BERLIN - Countries at an international conference yesterday agreed to commit $242 million to strengthen the Palestinian Authority's police and judicial systems, sending what Germany's foreign minister called a "clear signal of support" for building a Palestinian state.
The money will go to projects that include police training, building a forensic lab and prisons, installing communications networks, and creation of courthouses.
Organizers had hoped for commitments of $190 million going into the meeting, which brought together officials including Palestinian Prime Minister Salam Fayyad, US Secretary of State Condoleezza Rice, Israeli Foreign Minister Tzipi Livni, and Arab League Secretary-General
"The result, I must say, is that a clear signal of support for the building of a Palestinian state was sent from here today," said Germany's foreign minister, Frank-Walter Steinmeier, the conference host.
Officials stressed that improving the civilian security infrastructure of the Palestinian Authority - which controls only the West Bank after last year's takeover of Gaza by the Islamic militant group Hamas - was essential to the creation of a Palestinian state.
"It is not enough to determine the borders of a future Palestinian state," Livni said as the conference opened. "When handing over the keys to the Palestinians, we must know that our neighbor is not a failed state or a terror state but a partner in peace."

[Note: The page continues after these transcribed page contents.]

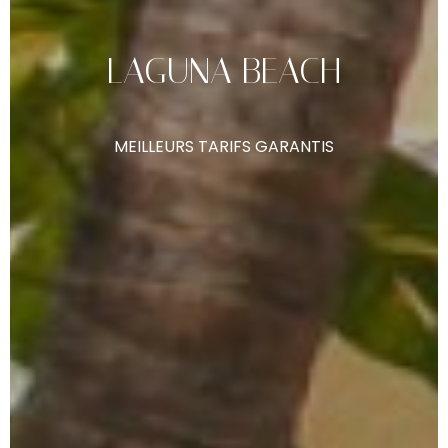
LAGUNA
BEACH
MEILLEURS
TARIFS
GARANTIS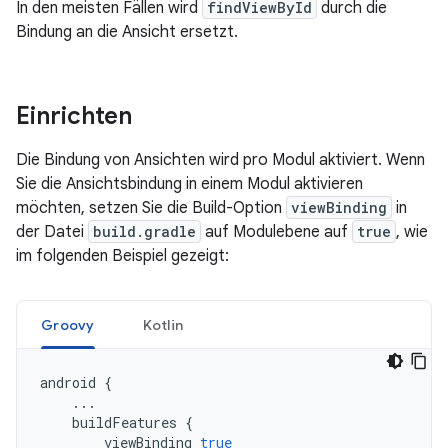
In den meisten Fällen wird
findViewById
durch die
Bindung an die Ansicht ersetzt.
Einrichten
Die Bindung von Ansichten wird pro Modul aktiviert. Wenn
Sie die Ansichtsbindung in einem Modul aktivieren
möchten, setzen Sie die Build-Option
viewBinding
in
der Datei
build.gradle
auf Modulebene auf
true
, wie
im folgenden Beispiel gezeigt:
Groovy
Kotlin
android
{
...
buildFeatures
{
viewBinding
true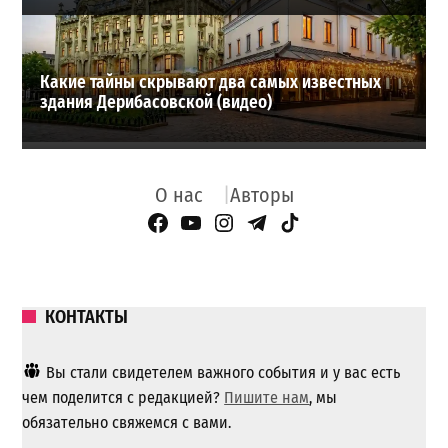
Какие тайны скрывают два самых известных
здания Дерибасовской (видео)
О нас
Авторы
Facebook Page
YouTube
Instagram
Telegram
TikTok
КОНТАКТЫ
Вы стали свидетелем важного события и у вас есть
чем поделится с редакцией?
Пишите нам
, мы
обязательно свяжемся с вами.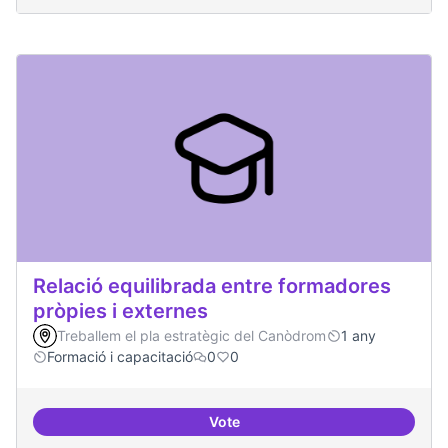
Relació equilibrada entre formadores
pròpies i externes
Treballem el pla estratègic del Canòdrom
1 any
Formació i capacitació
0
0
Vote
Relació equilibrada entre formad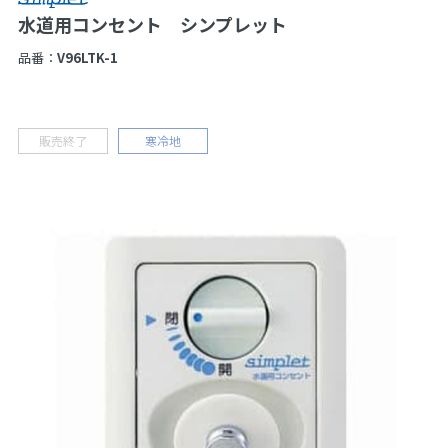
水道用コンセント シンプレット
品番：
V96LTK-1
販売終了
寒冷地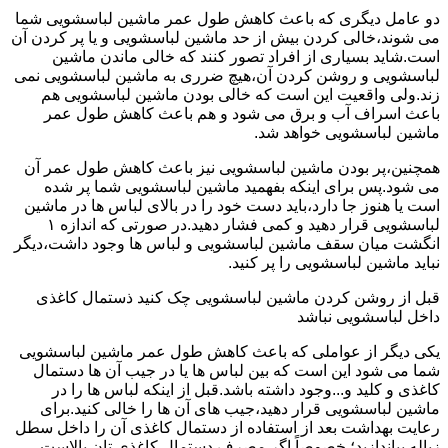
دو عامل دیگری که باعث کاهش طول عمر ماشین لباسشویی شما
می شوند،خالی کردن بیش از حد ماشین لباسشویی و یا پر کردن آن
است.شاید بسیاری از افراد تصور کنند که خالی ماندن ماشین
لباسشویی و روشن کردن آن،هیچ ضرری به ماشین لباسشویی نمی
زند.ولی واقعیت این است که خالی بودن ماشین لباسشویی هم
باعث اسراف آب و برق می شود و هم باعث کاهش طول عمر
ماشین لباسشویی خواهد شد.
همچنین،پر بودن ماشین لباسشویی نیز باعث کاهش طول عمر آن
می شود.پس برای اینکه بفهمید ماشین لباسشویی شما پر شده
است یا هنوز جا دارد،باید دست خود را در بالای لباس ها در ماشین
لباسشویی قرار دهید و کمی فشار دهید.در صورتی که اندازه ۱
انگشت میان سقف ماشین لباسشویی و لباس ها وجود داشت،دیگر
نباید ماشین لباسشویی را پر کنید.
قبل از روشن کردن ماشین لباسشویی چک کنید ذستمال کاغذی
داخل لباسشویی نباشد
یکی دیگر از عواملی که باعث کاهش طول عمر ماشین لباسشویی
شما می شود این است که بین لباس ها یا در جیب آن ها دستمال
کاغذی و کلید و...وجود داشته باشد.قبل از اینکه لباس ها را در
ماشین لباسشویی قرار دهید،جیب های آن ها را خالی کنید.برای
رعایت بهداشت بعد از استفاده از دستمال کاغذی آن را داخل سطل
زباله بیاندازید؛ خصوصاً اگر مصرف دستمال کاغذی تان بالاست.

International Middle East envoy Tony Blair said upgrading security was essential regardless of whether progress is made toward an Israeli-Palestinian peace deal by the end of the year, a precursor to establishing a Palestinian state.
"It is important in any event that we build the capacity and the capability of the Palestinian Authority," Blair said at a news conference.
Not only does it matter to Palestinians that there is a proper authority for law and order, he said, but having additional security capacity will make it easier to push for an end to Israeli occupation.